Internet's biggest annoyance: Cookie laws should target browsers, not websites

As others have said, we already tried this with DNT. Unless websites are legally compelled to honor the signal, the signal is worthless.

But here's an interesting wrinkle that may illustrate further complexity:

> Essential Only: "Only allow data necessary for websites to function (e.g., keeping me logged in, remembering my shopping cart)."

I would never have called either of those examples "necessary for websites to function". They are both just convenience things, not essential things. So there may be a lot of discussion needed about category definitions here.

If your website is a shop then being able to put things in a cart is pretty necessary no?

You don’t need cookies for that.

The point is that you need to track the person. The technology used is irrelevant.

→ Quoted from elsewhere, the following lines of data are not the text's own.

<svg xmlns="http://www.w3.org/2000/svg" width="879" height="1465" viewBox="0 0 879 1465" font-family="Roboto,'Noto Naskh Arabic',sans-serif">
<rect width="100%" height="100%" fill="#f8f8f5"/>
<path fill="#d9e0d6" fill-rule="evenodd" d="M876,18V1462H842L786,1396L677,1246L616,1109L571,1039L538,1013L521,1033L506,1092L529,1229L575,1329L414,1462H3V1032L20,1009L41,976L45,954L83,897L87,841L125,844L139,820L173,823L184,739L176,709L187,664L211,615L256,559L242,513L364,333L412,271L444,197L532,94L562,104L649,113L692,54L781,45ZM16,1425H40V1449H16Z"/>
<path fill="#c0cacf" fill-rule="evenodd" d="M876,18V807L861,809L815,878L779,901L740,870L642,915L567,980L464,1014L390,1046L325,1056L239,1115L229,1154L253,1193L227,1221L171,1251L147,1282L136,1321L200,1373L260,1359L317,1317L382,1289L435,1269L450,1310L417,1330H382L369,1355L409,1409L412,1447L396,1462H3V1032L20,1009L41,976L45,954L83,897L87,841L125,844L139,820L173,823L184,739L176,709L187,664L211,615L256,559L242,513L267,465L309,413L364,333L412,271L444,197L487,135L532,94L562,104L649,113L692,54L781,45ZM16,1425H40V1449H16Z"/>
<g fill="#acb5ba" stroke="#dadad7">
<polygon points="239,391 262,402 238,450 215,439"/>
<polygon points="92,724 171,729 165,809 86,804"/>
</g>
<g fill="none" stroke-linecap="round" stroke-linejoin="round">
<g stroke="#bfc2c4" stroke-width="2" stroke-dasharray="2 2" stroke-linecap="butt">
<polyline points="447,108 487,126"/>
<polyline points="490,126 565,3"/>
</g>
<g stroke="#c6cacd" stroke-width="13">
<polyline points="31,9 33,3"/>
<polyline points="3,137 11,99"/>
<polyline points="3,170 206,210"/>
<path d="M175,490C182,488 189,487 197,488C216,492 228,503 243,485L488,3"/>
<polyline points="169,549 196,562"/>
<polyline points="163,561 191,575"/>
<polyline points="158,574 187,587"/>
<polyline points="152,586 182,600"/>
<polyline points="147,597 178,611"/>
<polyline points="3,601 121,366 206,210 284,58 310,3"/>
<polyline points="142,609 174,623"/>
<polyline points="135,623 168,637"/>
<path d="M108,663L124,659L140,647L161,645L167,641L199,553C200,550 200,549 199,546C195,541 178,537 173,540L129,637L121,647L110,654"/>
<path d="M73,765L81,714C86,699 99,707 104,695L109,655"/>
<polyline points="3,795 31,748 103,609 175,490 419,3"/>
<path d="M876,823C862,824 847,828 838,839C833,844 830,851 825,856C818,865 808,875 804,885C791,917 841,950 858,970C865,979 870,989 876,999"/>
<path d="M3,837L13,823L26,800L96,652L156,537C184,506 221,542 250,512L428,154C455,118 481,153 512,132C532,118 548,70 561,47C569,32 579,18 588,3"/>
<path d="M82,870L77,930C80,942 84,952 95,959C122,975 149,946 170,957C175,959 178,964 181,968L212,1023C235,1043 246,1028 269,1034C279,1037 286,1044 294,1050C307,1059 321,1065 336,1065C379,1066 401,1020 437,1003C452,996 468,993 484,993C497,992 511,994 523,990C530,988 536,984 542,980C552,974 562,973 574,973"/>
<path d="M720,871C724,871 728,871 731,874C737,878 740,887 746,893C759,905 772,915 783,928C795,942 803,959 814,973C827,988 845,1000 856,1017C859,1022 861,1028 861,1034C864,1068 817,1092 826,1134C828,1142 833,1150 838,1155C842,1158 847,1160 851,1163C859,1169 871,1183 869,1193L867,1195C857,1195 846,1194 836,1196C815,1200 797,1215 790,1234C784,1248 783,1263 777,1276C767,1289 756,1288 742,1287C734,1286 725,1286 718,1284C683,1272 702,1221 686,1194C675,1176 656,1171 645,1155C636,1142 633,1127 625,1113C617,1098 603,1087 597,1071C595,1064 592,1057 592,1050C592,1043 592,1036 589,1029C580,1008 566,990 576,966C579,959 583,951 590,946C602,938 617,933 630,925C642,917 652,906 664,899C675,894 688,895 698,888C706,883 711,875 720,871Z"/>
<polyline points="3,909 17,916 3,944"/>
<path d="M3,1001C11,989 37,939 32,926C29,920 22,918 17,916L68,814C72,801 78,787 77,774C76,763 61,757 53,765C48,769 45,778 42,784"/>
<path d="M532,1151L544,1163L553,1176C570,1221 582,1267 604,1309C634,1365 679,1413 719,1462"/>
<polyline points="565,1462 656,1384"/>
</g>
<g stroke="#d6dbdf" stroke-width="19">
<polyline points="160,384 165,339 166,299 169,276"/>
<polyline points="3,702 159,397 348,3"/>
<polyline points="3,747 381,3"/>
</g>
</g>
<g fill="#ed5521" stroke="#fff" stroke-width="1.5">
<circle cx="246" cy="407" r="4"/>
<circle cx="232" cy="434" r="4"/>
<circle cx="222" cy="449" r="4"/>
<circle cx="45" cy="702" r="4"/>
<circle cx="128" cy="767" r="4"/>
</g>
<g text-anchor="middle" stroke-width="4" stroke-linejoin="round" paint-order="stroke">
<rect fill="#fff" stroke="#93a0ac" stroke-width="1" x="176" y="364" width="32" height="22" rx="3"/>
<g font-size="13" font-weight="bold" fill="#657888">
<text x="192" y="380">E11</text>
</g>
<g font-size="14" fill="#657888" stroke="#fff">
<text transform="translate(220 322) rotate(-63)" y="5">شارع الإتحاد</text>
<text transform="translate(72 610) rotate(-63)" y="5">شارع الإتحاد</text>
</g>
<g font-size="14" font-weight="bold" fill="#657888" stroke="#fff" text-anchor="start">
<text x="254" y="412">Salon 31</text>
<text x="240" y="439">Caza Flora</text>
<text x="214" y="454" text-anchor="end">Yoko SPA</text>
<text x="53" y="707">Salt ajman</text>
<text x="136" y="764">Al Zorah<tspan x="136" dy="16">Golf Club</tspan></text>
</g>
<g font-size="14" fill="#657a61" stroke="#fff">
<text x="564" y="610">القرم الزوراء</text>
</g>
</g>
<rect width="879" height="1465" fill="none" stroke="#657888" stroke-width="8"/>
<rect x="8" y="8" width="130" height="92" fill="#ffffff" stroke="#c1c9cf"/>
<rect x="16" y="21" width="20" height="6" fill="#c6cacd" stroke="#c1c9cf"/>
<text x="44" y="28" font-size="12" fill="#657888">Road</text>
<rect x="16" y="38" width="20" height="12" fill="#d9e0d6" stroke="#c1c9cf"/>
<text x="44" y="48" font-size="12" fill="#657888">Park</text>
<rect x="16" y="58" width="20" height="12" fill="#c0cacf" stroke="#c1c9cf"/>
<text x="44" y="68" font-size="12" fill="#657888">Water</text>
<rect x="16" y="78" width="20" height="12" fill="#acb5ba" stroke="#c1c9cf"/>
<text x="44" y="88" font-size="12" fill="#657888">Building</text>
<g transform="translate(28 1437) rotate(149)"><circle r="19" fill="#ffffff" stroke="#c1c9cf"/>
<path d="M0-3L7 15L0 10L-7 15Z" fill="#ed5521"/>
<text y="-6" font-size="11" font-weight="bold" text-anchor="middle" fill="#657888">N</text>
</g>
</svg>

The point is whether or not "shopping cart" cookies are "essential". I argue that there is nothing about them that qualifies as essential. The contents of your cart can be kept server-side, which means that using cookies to do it is not essential at all.

Making them part of the "essential" set in cookie banners is a category error. This is an important point, in my opinion, because if we allow websites to get away with saying nonessential cookies are essential, then the more obnoxious cookies people widely object to will just be counted as "essential" to evade people's preferences. Websites seem strongly predisposed to pulling the wool over user's eyes whenever they think they can get away with it, so this category problem is not without meaning.